[Bounding box prediction data]
● ● ● ● ● ● ●

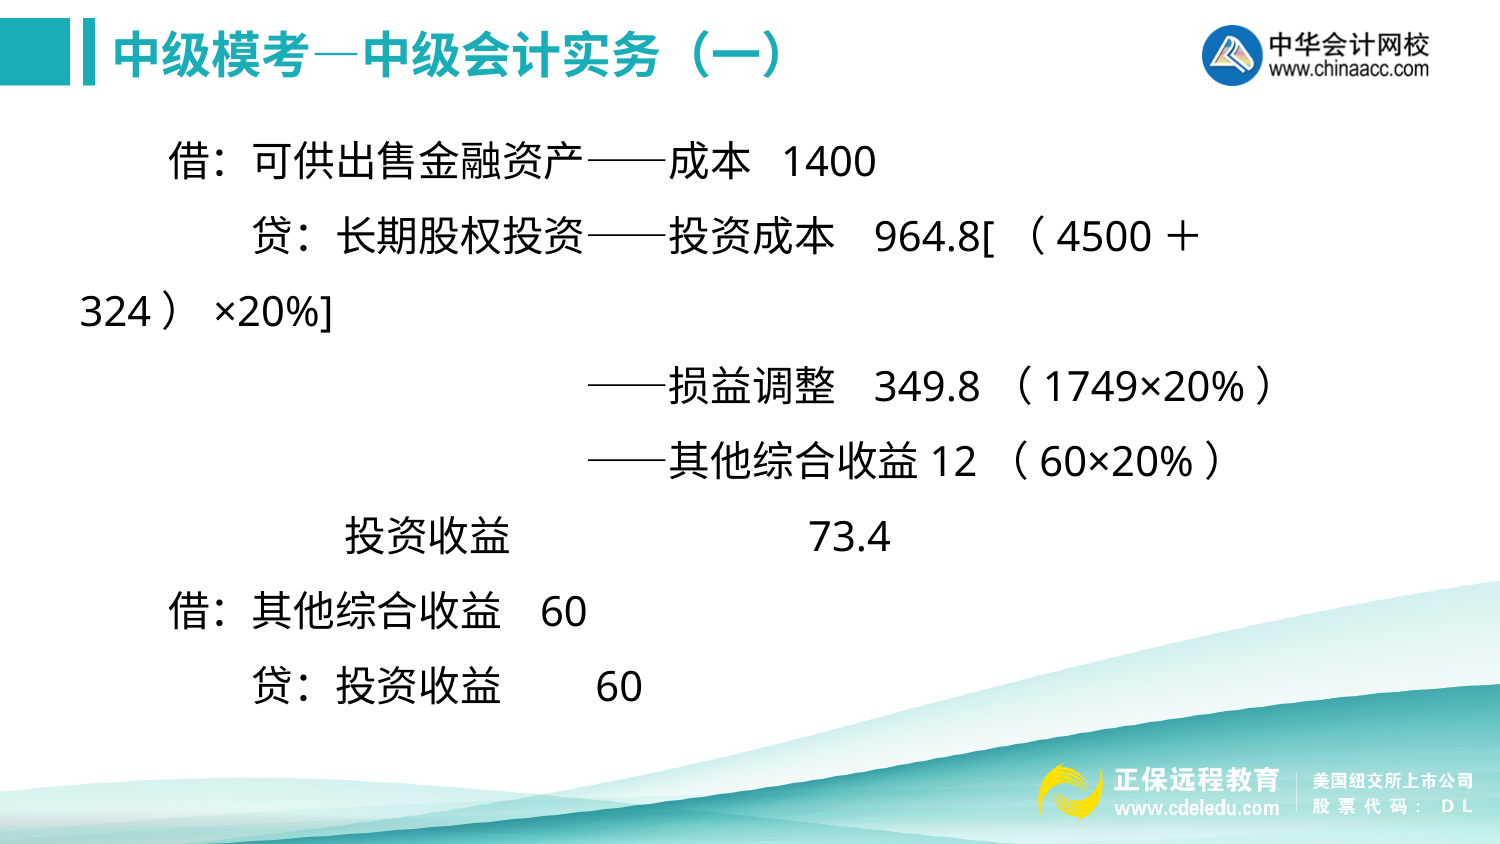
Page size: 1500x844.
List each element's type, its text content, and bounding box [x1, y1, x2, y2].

list 借：可供出售金融资产——成本 1400 贷：长期股权投资——投资成本 964.8[（4500＋324）×20%] ——损益调整 349.8（1749×20%） ——其他综合收益12（60×20%） 投资收益 73.4 借：其他综合收益 60 贷：投资收益 60 [64, 102, 1436, 753]
picture [0, 0, 1500, 844]
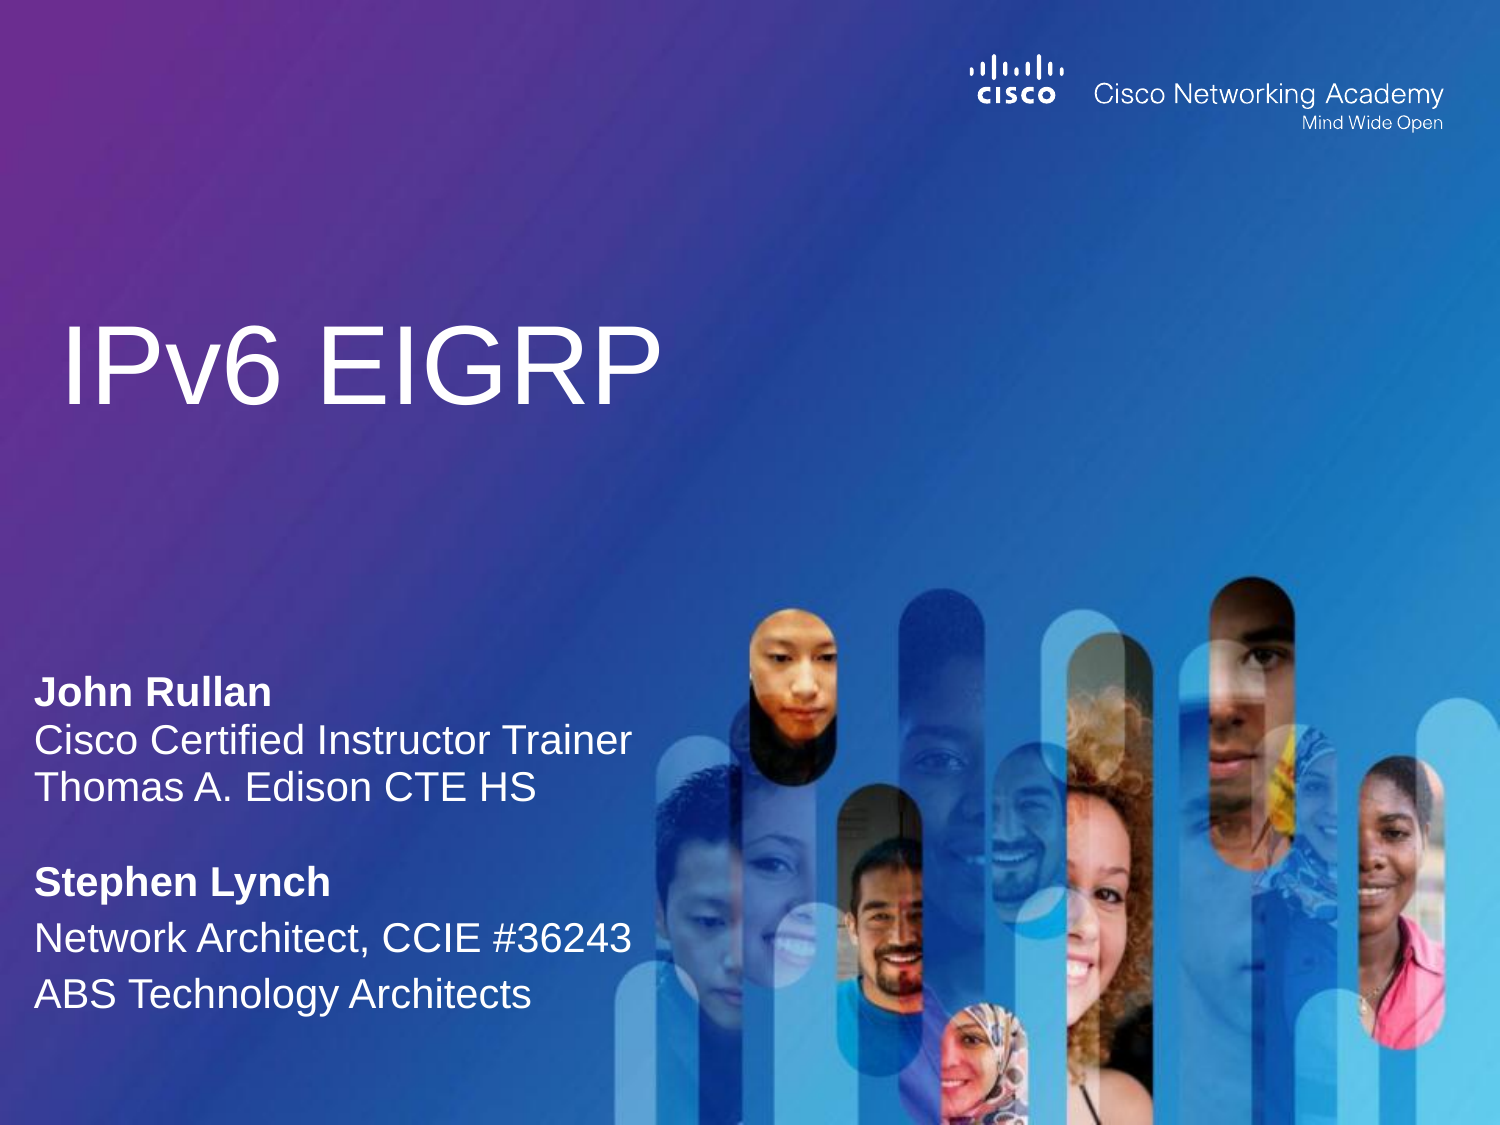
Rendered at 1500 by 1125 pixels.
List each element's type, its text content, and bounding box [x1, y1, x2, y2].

text_box John Rullan Cisco Certified Instructor Trainer Thomas A. Edison CTE HS Stephen Lynch Network Architect, CCIE #36243 ABS Technology Architects [18, 661, 724, 1026]
picture [0, 0, 1500, 1125]
title IPv6 EIGRP [46, 227, 715, 435]
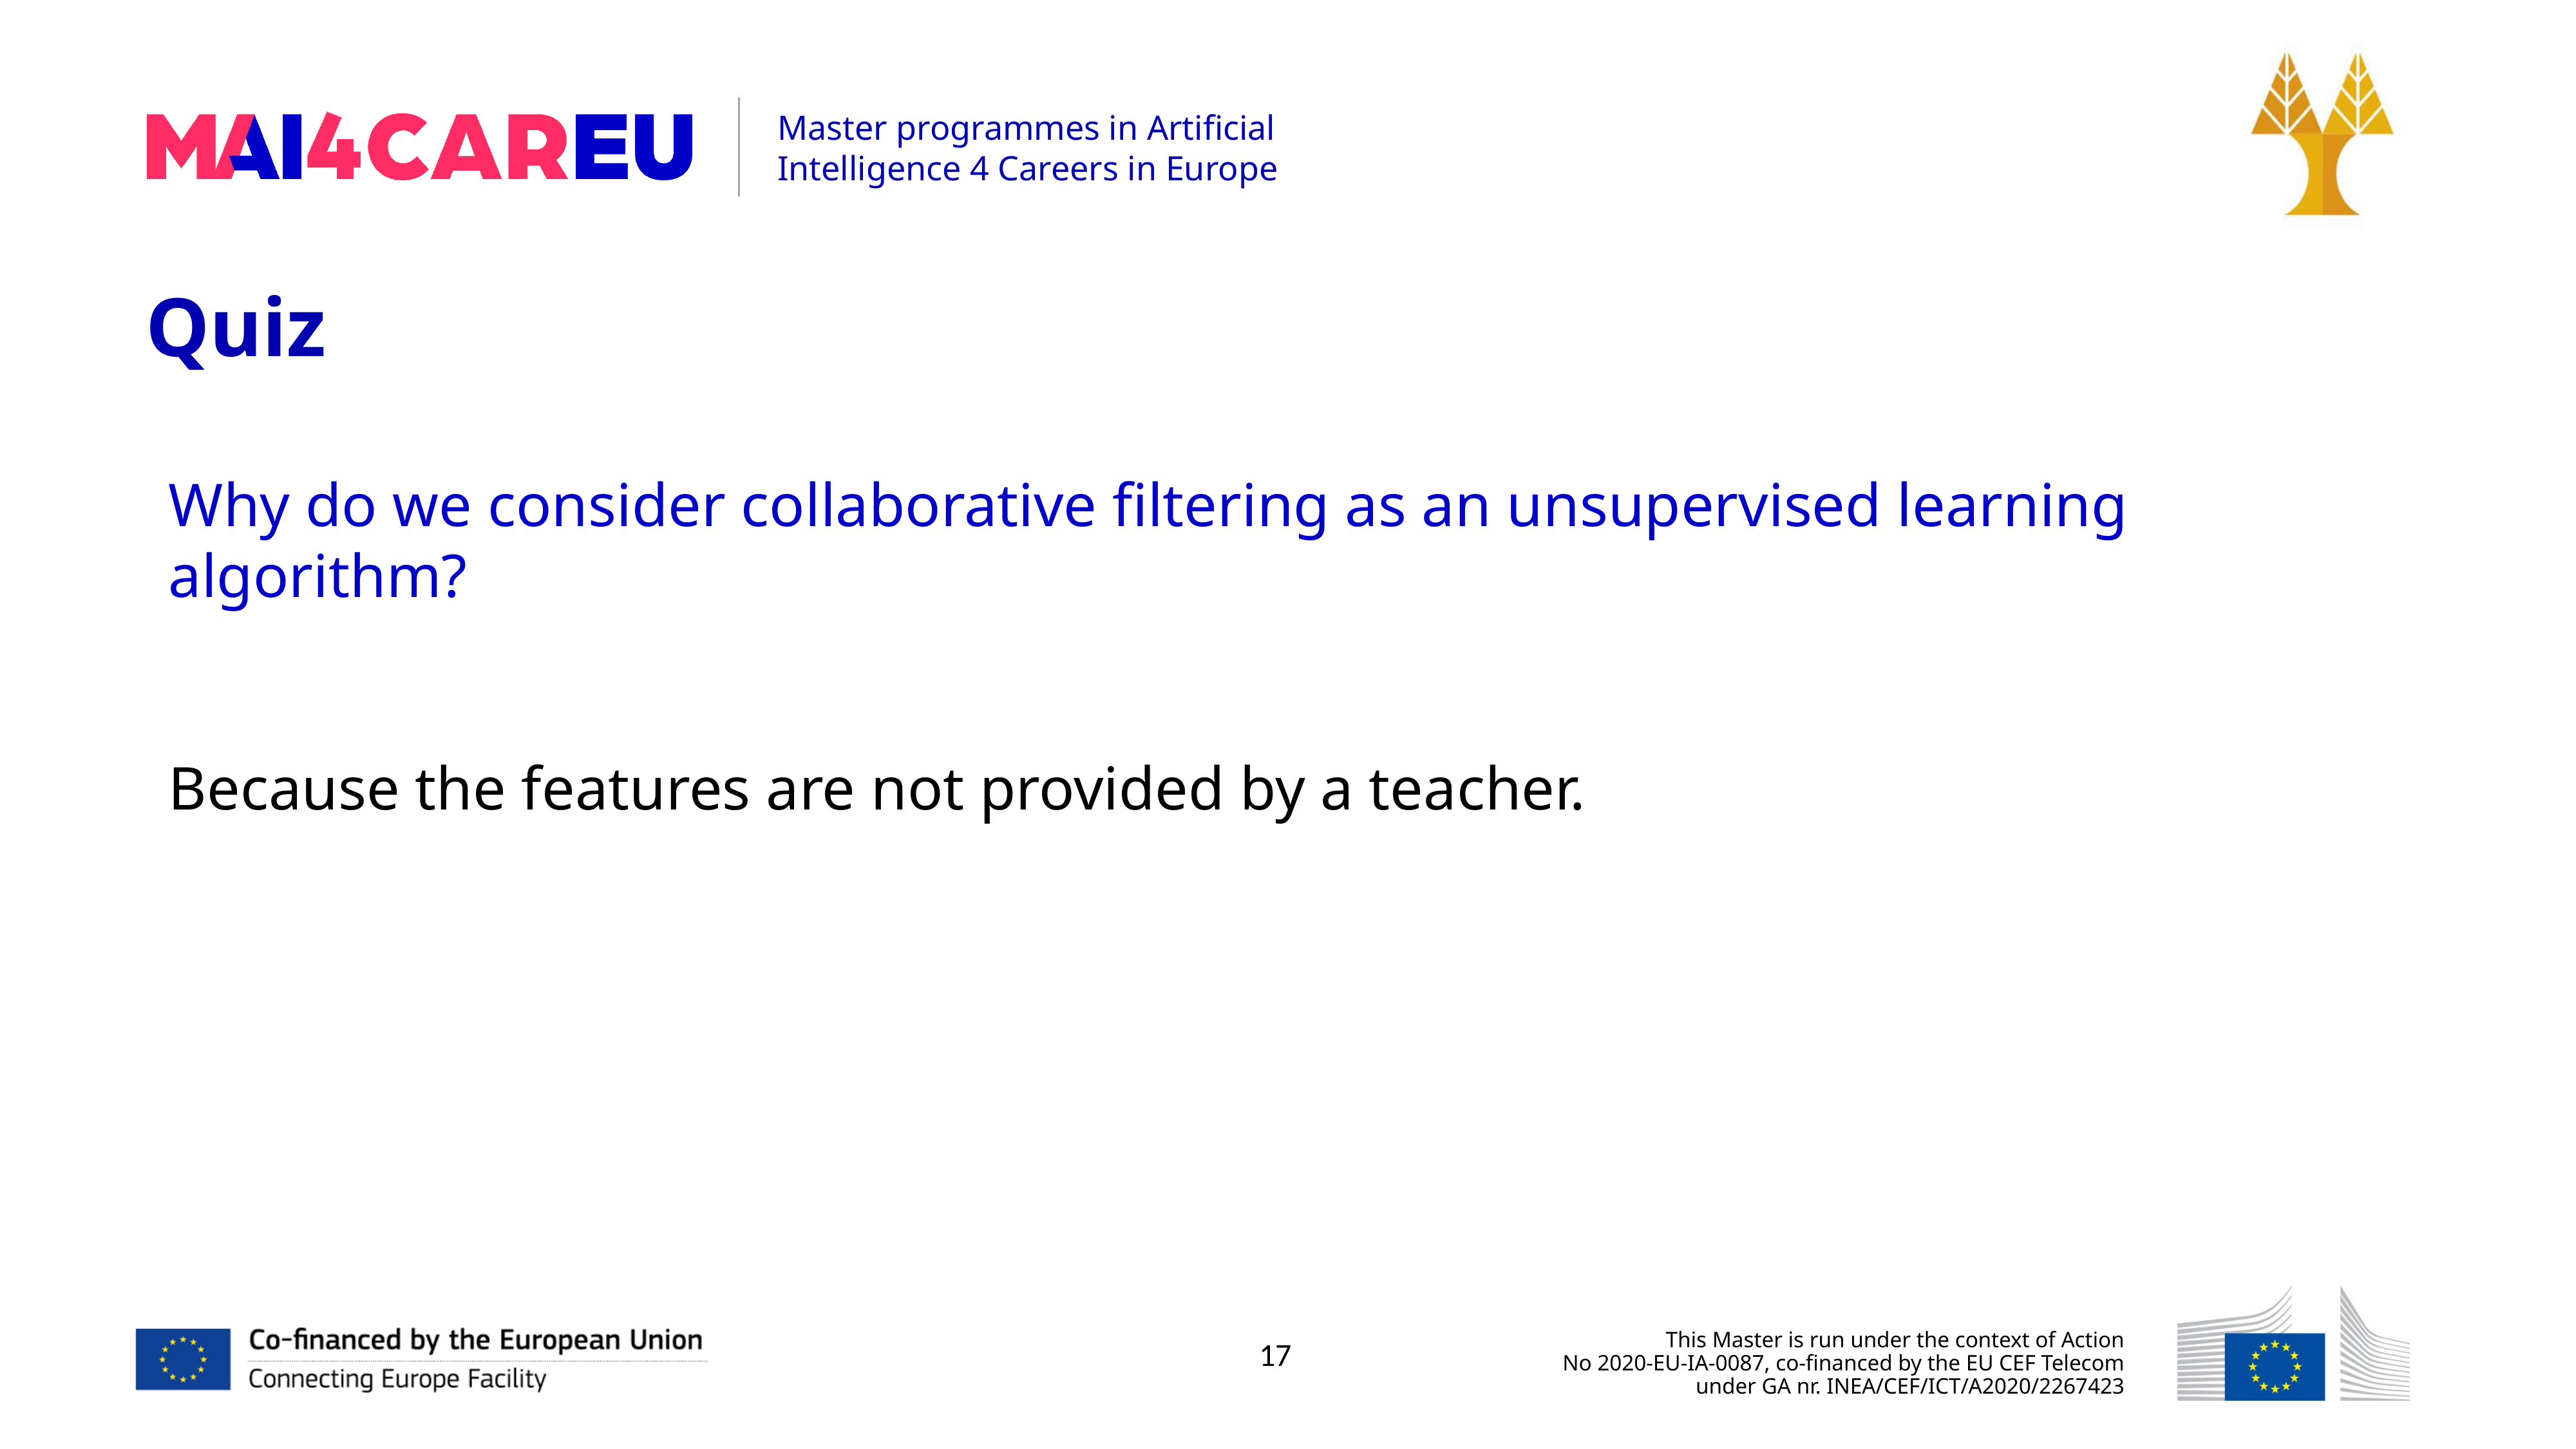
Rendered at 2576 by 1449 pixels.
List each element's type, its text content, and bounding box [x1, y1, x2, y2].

slide_number 17 [1222, 1314, 1329, 1392]
picture [2177, 1285, 2410, 1401]
picture [2216, 38, 2417, 238]
list Quiz [136, 274, 2417, 495]
picture [124, 1319, 713, 1399]
text_box Why do we consider collaborative filtering as an unsupervised learning algorithm? Because the features are not provided by a teacher. [159, 462, 2417, 827]
picture [147, 111, 692, 180]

● ● ● ● ● ● ●

- WHAT YOU NEED TO DO:
Copy, word for word, the entries above from the first line to the line that holds "Rendered at 1500 by 1125 pixels.". Drop the pictures.

- ANSWER SECTION:
Page size: 1500x844.
List each element's type, its text content, and bounding box [x1, y1, x2, y2].

list 借：可供出售金融资产——成本 1400 贷：长期股权投资——投资成本 964.8[（4500＋324）×20%] ——损益调整 349.8（1749×20%） ——其他综合收益12（60×20%） 投资收益 73.4 借：其他综合收益 60 贷：投资收益 60 [64, 102, 1436, 753]
picture [0, 0, 1500, 844]
Rendered at 1500 by 1125 pixels.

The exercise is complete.